One thing the opposition are objecting to, and objecting to very vociferously, is the change in sitting arrangements. They are demanding more matters of public importance debates. They are suggesting that because we are moving private members’ business to Fridays there should be a matter of public importance on Mondays. In other words, when they were in government, for nearly 12 years, they were happy to allow the opposition to have three matters of public importance debates per week, but now they claim they are entitled to four MPI debates a week. Under this proposal from the government, there will be more question times than the average that applied over the course of the Howard government.
The arrangements that are proposed with respect to divisions and quorums that will apply on a Friday are precisely the same arrangements that were put in place by the former government, with the support of the then opposition, with respect to the 6.30 pm to 8 pm period on ordinary sitting days in order to facilitate sitting through dinner. They are precisely the same arrangements to defer quorum counts and to defer divisions for the convenience of the House. So, apparently, an arrangement that currently applies, at their instigation with our support, between 6.30 and 8.30 on Monday, Tuesday or Wednesday is okay, but the same arrangement is not okay on Friday.
The logic that applies to the proposal we put forward for sittings on Fridays is the same logic that applied with respect to the creation of the Main Committee, which we in opposition also supported and which has proved a valuable mechanism for this parliament. We are putting forward a proposal that will mean more debate on government business and will mean less guillotining of important legislation. It will mean more opportunity for members of the opposition to debate government legislation than would otherwise be the case. And it will mean more opportunities for private members—whether they are government, opposition or crossbench members—to debate issues that they wish to raise in private members’ business, whether it is through the grievance debate, private members’ motions or 90-second statements.
Having been a backbencher briefly a few years ago, I am conscious of the fact that opportunities are fairly limited for backbenchers to get up in this parliament and speak on issues of concern, particularly to their own electorates, and on issues that they may not get an opportunity to deal with through legislation.
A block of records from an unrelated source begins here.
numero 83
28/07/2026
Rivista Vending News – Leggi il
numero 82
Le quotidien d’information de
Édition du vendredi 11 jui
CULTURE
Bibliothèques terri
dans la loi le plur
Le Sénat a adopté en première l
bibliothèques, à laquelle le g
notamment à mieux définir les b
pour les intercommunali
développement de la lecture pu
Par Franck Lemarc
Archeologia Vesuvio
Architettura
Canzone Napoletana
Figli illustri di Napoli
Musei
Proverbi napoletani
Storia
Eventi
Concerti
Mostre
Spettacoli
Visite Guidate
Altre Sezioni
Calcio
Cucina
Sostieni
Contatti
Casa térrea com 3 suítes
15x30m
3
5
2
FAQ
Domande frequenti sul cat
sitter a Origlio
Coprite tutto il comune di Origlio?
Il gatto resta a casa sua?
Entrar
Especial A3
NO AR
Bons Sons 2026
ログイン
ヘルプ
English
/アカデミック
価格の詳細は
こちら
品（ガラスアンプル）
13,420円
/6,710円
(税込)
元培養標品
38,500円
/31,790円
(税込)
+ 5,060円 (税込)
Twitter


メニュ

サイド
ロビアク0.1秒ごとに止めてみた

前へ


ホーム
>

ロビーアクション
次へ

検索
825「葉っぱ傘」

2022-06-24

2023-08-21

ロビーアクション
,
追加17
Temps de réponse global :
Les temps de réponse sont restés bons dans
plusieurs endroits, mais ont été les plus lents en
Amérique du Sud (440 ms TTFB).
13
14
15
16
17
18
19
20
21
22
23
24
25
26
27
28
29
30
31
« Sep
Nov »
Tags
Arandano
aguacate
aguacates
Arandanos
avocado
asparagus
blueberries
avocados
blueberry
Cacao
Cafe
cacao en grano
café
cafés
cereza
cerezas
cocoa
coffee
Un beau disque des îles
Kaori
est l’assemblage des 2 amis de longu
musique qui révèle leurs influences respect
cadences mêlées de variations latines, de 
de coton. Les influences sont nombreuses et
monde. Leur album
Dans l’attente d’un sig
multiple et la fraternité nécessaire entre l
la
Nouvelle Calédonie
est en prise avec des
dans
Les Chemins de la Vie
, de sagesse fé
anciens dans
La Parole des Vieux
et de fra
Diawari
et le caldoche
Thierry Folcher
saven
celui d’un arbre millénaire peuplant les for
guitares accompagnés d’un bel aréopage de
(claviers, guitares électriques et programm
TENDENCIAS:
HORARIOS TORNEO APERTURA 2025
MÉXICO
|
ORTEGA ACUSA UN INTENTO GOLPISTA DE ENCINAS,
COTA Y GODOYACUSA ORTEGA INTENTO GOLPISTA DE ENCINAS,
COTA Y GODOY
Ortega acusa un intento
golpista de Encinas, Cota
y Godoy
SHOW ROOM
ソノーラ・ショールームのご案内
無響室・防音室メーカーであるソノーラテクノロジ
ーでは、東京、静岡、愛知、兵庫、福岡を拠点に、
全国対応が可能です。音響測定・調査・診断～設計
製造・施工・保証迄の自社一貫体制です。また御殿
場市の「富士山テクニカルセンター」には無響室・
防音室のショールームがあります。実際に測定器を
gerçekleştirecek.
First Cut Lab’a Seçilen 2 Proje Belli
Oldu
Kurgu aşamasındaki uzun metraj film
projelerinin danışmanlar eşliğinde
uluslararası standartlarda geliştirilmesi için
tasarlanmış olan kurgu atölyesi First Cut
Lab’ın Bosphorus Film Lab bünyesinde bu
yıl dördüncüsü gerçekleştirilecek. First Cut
Sometimes you have to wait quite a while to get an opportunity to get up and speak. Anything that expands the opportunity for ordinary members of parliament to make a contribution like that is a good thing.
I think it is worth scrutinising the content of the argument put forward by the opposition as to why these changes should not proceed. They are implying that somehow the amount of notice of the fine print, the detail of the proposals, they have received is inadequate. These are the same people who brought forward major legislation of far greater significance to the Australian people—like the Tampa legislation and like the Northern Territory intervention legislation—without any kind of serious notice to the parliament. The usual arrangement is that a bill is introduced one week and then formally debated the following week. The opposition gets an opportunity in the intervening period to consider that piece of legislation and form a view about whether it will vote for it. I can recall many times in opposition where that usual arrangement was breached by the former government.